-- Passage shown --
# BESSACARR E540, 2009 Model



## INFILTROMETER (Jul 29, 2008)

Hi there.

I hope that someone can help.

We have a 2009 Fiat based Bessacarr E540 that we purchased from our local dealer about six months ago.

Love the vehicle but seem to have two ongoing problems that need resolving.

1.
The bathroom door keeps jamming and is very difficult to open or close. The door frame on the lock side, not the hinge side, seems to twist or bow to such an extent that the door jams tight. The dealer has looked at it and their fitter rectified it but after traveling just a few miles the problem returned. Jacking the vehicle ar odd corners does not appear to ease the problem or make it worse. Does any body know of a permanent fix to overcome this problem?

2.
Before buying the vehicle we noted that the indicator panel above the door indicated a constant battery charge current of 8.7 Amps even with no EHU or a solar panel fitted. Eventually the dealer fitted a new control panel from NORDELETRONICA, and this cured the problem for a few days. The indicator now shows a constant battery charge indication of 24.8 Amps even with no EHU. Any suggestions please?


----------



## Pudsey_Bear (Sep 25, 2008)

Hi and welcome to MHF, cracking user name, had to look that one up ☺☺ I am now better ejakatid.

Not sure about the door, could you post a picture of the problem.


----------



## siggie (Oct 2, 2010)

1. check the fixings of the surrounding walls. I had this problem and it turned out that the small bracket fitting that held the wall to the floor had worked loose. The bottom of the wall had moved very slightly, but enough to cause the door to stick.

2. Are you sure your panel is indicating charge and not current being drawn from the battery?

-- What you need to do --
**A)** Answer these questions using the motorhome forum thread.
(i) What constant battery charge current did the indicator panel show before the vehicle was bought?
(ii) Which company made the new control panel that the dealer fitted?
(iii) In siggie's case, what had worked loose and caused the door to stick?
**B)** Write what comes next in the motorhome forum thread, picking up after its last sentence.
You won't need the data that comes after this thread.

-- Data shown --
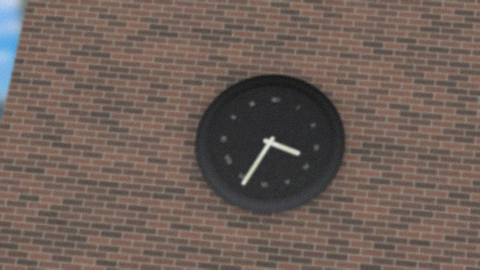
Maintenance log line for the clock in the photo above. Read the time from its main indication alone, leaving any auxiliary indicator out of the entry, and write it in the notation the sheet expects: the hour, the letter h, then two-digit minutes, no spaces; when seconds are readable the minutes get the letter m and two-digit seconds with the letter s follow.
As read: 3h34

-- Answers per task --
**A)**
(i) 8.7 Amps
(ii) NORDELETRONICA
(iii) The small bracket fitting that held the wall to the floor

**B)**
Finally, with a Bessacarr/Swift from around 2007-2009 make sure you keep a regular look out for damp problems in the floor. From 2009-2014 the problem was 'fixed' and from 2015 the new construction materials should have eliminated the problem altogether. I know you say you have a 2009 van but it may be a 2008 build that was not registered until 2009.


----------



## philoaks (Sep 2, 2008)

We had a 2007 Swift Bolero 630EW some years back (which is basically the same van as yours). We also had problems with the bathroom door and after a failed attempt by the dealer to rectify the problem I ended up dismantling the frame on the lock side and planing it down.

I can't exactly remember what I planed, whether it was the frame part itself or the panel that it mounts to (or a bit off both) but I do remember that it was fine afterwards. Doors mounted across the width of a van seem to be plagued with problems caused by the flexing of the van as it moves. Our current van has an end bathroom and the door on that can also suffer dependent on the weather and squareness when parked up.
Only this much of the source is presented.